Jak już przyjdzie wiosna, o ile kiedykolwiek przyjdzie, założę taki top, takie szorty i będę codziennie raniutko biegać.
I będę wyglądać przezajebiście, bo wyrobię sobie do tego czasu ładne pośladki i ładny brzuch.
Dokładnie tak!
Dzisiejszy dzień chyba nie był aż tak udany jak miał być. Wpadła do bilansu mocca berry z coffeeheaven. Swoją drogą, była ohydna, słodka do bólu.
Fu.
Na kolację zjadłam małą bułeczkę cynamonową. Była naprawdę malutka, ale zjedzona o 19.40, niestety. Chociaż obiad zjadłam około 18.00.

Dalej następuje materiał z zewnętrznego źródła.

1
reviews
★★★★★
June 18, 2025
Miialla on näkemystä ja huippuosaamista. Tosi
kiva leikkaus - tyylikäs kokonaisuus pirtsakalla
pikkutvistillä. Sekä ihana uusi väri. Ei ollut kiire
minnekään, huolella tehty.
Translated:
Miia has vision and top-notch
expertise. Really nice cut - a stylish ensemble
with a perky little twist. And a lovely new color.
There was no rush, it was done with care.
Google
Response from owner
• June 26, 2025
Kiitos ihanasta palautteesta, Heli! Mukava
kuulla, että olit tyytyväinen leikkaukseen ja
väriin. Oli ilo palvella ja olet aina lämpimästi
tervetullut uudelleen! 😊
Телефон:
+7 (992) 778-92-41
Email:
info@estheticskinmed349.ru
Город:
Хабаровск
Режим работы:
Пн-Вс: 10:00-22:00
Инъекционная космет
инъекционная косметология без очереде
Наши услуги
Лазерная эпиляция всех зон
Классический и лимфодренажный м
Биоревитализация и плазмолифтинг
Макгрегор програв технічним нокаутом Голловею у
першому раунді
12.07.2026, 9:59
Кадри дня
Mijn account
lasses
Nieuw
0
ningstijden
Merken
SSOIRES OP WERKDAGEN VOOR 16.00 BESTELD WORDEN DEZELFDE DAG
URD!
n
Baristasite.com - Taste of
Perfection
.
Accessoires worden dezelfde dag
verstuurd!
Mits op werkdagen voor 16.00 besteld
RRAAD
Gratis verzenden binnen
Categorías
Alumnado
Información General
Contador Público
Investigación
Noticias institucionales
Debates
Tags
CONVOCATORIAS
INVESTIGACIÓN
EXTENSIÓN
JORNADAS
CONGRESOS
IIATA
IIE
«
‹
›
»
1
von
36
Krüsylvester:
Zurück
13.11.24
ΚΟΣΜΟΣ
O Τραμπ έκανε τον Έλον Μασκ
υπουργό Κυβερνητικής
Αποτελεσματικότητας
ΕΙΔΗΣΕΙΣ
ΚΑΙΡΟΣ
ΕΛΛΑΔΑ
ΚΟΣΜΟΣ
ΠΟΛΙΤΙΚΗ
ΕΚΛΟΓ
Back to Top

Jutro żadnych słodkich rzeczy! Żadnych bułeczek czy innego szitu.
Zaraz poćwiczę. Dzisiaj robię więcej brzuszków.
Ale z przysiadami też muszę trzymać formę.
Jutro rano, jak codziennie, mel <3
BILANS
ś: żytnia ciemna bułka z kozim serkiem i 2 plasterkami wędzonego łososia, koktajl mleczny z banana, kawa
2ś: jabłko, ta sama bułka też z kozim serkiem i łososiem, mocca berry (brr, nie polecam!)
o: polędwiczka wieprzowa, trochę ryżu, marchew duszona, kilka liści sałaty z grejpfrutem
k:bułeczka cynamonowa
aktywność: mel b pośladki, zaraz ćwiczonka
Wiecie co, jutro będzie pozytywnie. Jadę na konie, wreszcie!
Mimo, że spadł śnieg, mój humor jest dobry! Tak, tak, tak.
Jutro też będzie.
Dobranoc.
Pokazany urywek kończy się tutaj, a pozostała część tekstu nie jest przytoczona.